■ **Task statement**: For each record that follows, give it back exactly, with no pictures included.

^^^^

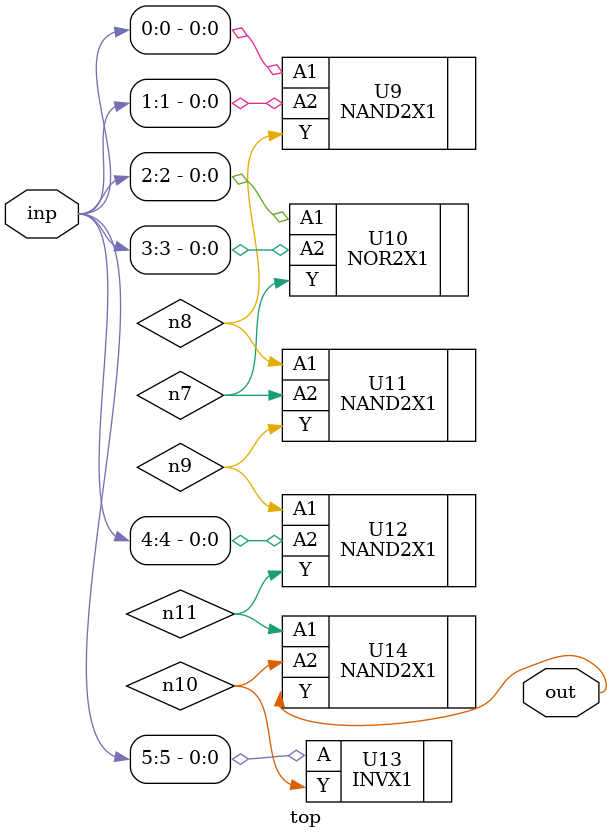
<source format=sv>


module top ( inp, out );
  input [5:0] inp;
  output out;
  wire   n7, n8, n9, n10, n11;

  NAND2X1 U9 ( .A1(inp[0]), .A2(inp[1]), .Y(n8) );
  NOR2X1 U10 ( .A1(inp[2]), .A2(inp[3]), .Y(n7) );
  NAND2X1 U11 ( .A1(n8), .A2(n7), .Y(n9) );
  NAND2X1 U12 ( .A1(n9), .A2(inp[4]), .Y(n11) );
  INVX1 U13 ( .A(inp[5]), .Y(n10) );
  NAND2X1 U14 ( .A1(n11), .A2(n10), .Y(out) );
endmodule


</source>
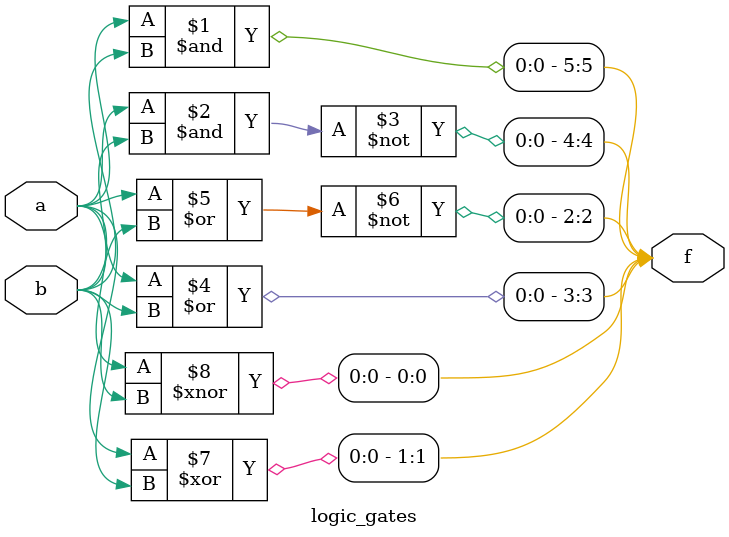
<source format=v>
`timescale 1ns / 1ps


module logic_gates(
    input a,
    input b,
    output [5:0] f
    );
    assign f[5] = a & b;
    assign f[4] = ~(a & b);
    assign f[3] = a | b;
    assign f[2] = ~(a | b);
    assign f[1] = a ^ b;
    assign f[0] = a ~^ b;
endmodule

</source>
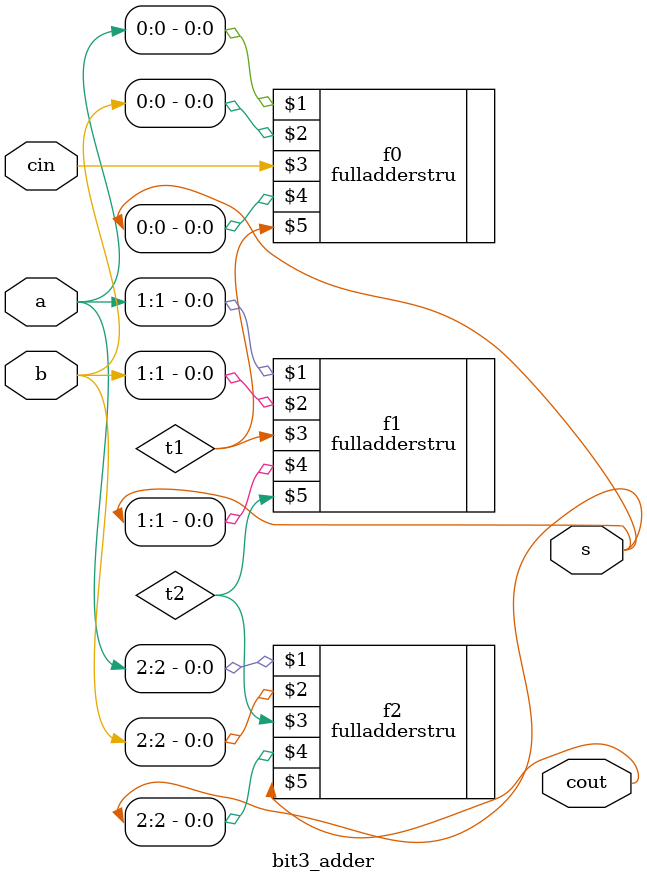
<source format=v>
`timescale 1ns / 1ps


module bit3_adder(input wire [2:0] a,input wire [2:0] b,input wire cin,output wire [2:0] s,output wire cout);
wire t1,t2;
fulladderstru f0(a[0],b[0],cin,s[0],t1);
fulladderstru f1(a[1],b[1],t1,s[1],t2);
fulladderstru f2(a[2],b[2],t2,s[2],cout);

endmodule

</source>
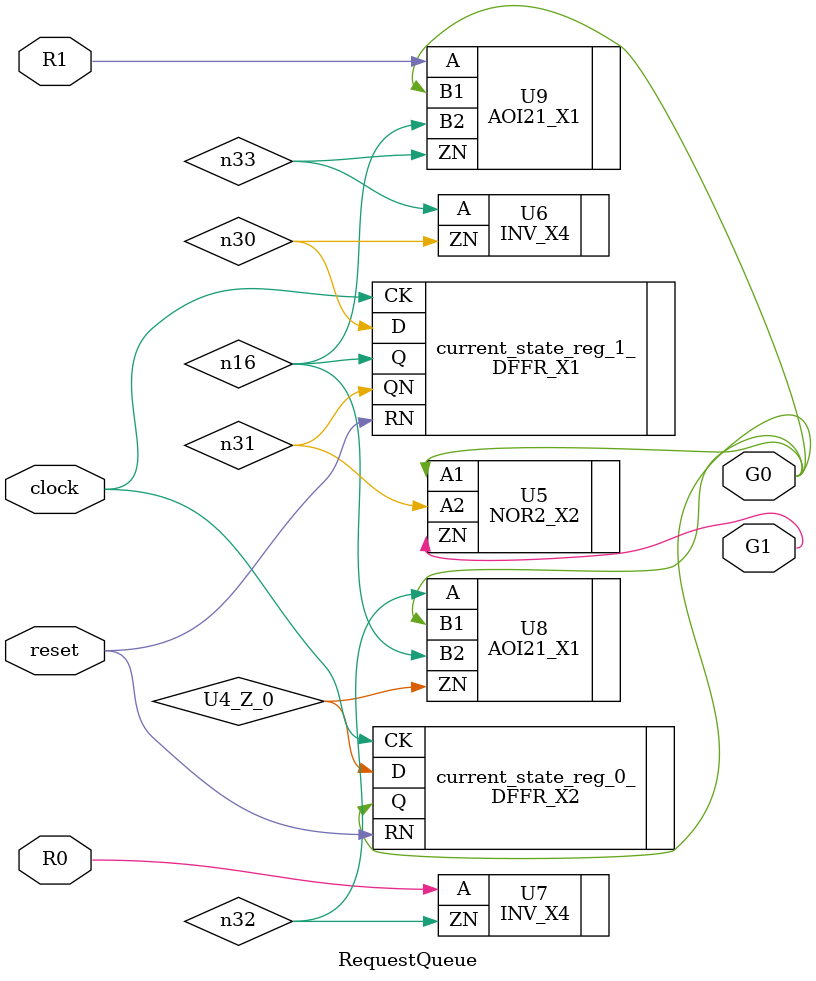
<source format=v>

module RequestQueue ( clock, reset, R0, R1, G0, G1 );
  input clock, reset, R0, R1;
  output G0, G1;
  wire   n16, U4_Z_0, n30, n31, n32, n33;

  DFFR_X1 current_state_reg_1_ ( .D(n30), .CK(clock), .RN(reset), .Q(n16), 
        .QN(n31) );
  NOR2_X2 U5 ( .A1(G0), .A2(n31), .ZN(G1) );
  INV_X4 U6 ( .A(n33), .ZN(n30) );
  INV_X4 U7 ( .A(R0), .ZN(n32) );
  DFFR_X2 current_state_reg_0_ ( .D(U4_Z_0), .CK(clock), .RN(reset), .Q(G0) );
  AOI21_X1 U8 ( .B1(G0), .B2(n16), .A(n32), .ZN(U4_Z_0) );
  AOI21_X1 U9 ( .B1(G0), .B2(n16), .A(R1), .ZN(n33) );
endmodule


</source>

^^^^

■ **Result**:
<source format=sv>


module top ( inp, out );
  input [5:0] inp;
  output out;
  wire   n7, n8, n9, n10, n11;

  NAND2X1 U9 ( .A1(inp[0]), .A2(inp[1]), .Y(n8) );
  NOR2X1 U10 ( .A1(inp[2]), .A2(inp[3]), .Y(n7) );
  NAND2X1 U11 ( .A1(n8), .A2(n7), .Y(n9) );
  NAND2X1 U12 ( .A1(n9), .A2(inp[4]), .Y(n11) );
  INVX1 U13 ( .A(inp[5]), .Y(n10) );
  NAND2X1 U14 ( .A1(n11), .A2(n10), .Y(out) );
endmodule


</source>
<source format=v>
`timescale 1ns / 1ps


module logic_gates(
    input a,
    input b,
    output [5:0] f
    );
    assign f[5] = a & b;
    assign f[4] = ~(a & b);
    assign f[3] = a | b;
    assign f[2] = ~(a | b);
    assign f[1] = a ^ b;
    assign f[0] = a ~^ b;
endmodule

</source>
<source format=v>
`timescale 1ns / 1ps


module bit3_adder(input wire [2:0] a,input wire [2:0] b,input wire cin,output wire [2:0] s,output wire cout);
wire t1,t2;
fulladderstru f0(a[0],b[0],cin,s[0],t1);
fulladderstru f1(a[1],b[1],t1,s[1],t2);
fulladderstru f2(a[2],b[2],t2,s[2],cout);

endmodule

</source>
<source format=v>

module RequestQueue ( clock, reset, R0, R1, G0, G1 );
  input clock, reset, R0, R1;
  output G0, G1;
  wire   n16, U4_Z_0, n30, n31, n32, n33;

  DFFR_X1 current_state_reg_1_ ( .D(n30), .CK(clock), .RN(reset), .Q(n16), 
        .QN(n31) );
  NOR2_X2 U5 ( .A1(G0), .A2(n31), .ZN(G1) );
  INV_X4 U6 ( .A(n33), .ZN(n30) );
  INV_X4 U7 ( .A(R0), .ZN(n32) );
  DFFR_X2 current_state_reg_0_ ( .D(U4_Z_0), .CK(clock), .RN(reset), .Q(G0) );
  AOI21_X1 U8 ( .B1(G0), .B2(n16), .A(n32), .ZN(U4_Z_0) );
  AOI21_X1 U9 ( .B1(G0), .B2(n16), .A(R1), .ZN(n33) );
endmodule


</source>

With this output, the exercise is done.